Would this be a much more expensive route to go, or it would it save money in the long run having one company do everything at one time?


----------



## Rodney (Nov 3, 2004)

:: Service request post moved to the proper Service Referrals/Recommendations section of the forum. Read more here  ::​


----------



## Rodney (Nov 3, 2004)

Yes, there are many companies that do that. You're basically just looking for a screen printer that offers finishing services (like relabeling).

You may have had more of a challenge finding the right company if the terminology you were using didn't fit what it's normally called for the industry. Not to worry though, you're in the right place 

One company is Matteo Studios (one of our forum sponsors). Depending on where you're located, there may be a company closer by that can offer similar services.

More companies that I can think off off hand that do similar stuff would be SpreadingInk.com, ForwardPrinting.com, PonyPrinting.com and ZeusTees.com. 

You can also search at PrinterListings - custom t-shirt printers reviewed at PrinterListings.com for the word relabeling to see if other printers pop up that fit your needs.


----------



## sstanley (Feb 12, 2012)

Hi Rodney,

Sorry about posting this in the incorrect spot yesterday!

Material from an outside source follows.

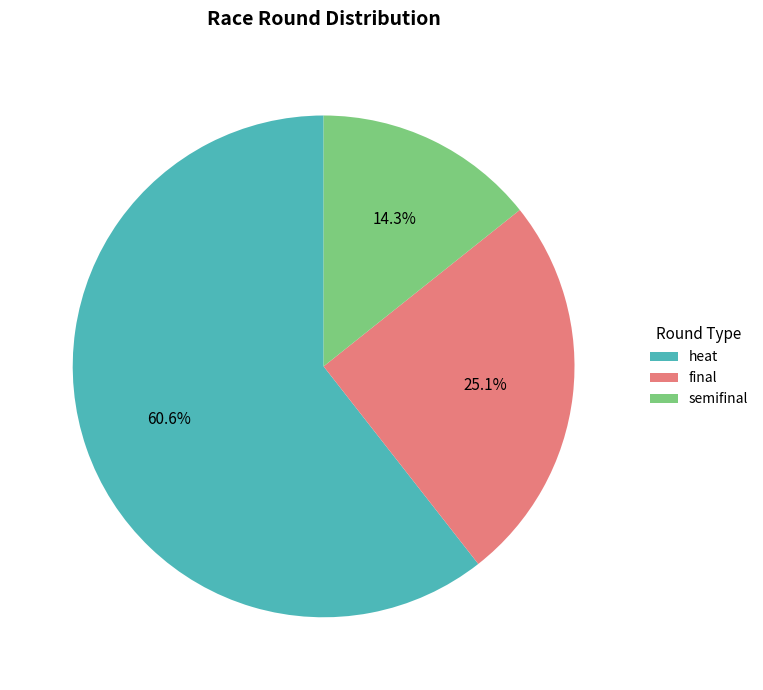

Which has a higher value, heat or semifinal?

heat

Any way, I greatly appreciate your help and for pointing me in the right direction. I will take a look around!

Thanks again


----------



## drdeath19134 (Mar 23, 2009)

sstanley said:


> Hi Rodney,
> 
> Sorry about posting this in the incorrect spot yesterday!
> 
> ...


All is possible, but the more you do to a shirt more it will cost.


----------



## dlac (Apr 8, 2008)

I used to own and operate LaCrosse Graphics Inc and Whitewater Textile in Ducktown Tn, I shut it all down over overseas competition that was affecting my profit (Like there was none} but I have printed, re-labeled and shipped. I would be glad to quote you. I am located in Southern Illinois and I need to know a little more about the size of your orders, time frame all the little things.. email me or call me at 618 932 0110 and if I cannot help I may be able to point you in some directions to get you help
dlac


----------



## sstanley (Feb 12, 2012)

ok that would be great, what is your email address and I can send you all of the information you need.


----------



## dlac (Apr 8, 2008)

dlacart@mediacombb.net


----------



## sstanley (Feb 12, 2012)

Yes, I have definitely realized that, but I got a really good quote from Custom Shirt Prints so I think I am going with them. They do price breaks at 50,72, and 100, and judging from some of the prices I have seen others quote, it's quite a good deal. I am satisfied for sure. My new issue is that I refuse to saturate my brand, so I am trying to stay in the parameters of the original design while still creating new designs. 

Considering I am not a graphic design pro by any means, I may be forced to hire out the work. It is much more expensive to outsource everything, but I hope I get to the point that I can learn as I get deeper into the business.

Thanks


----------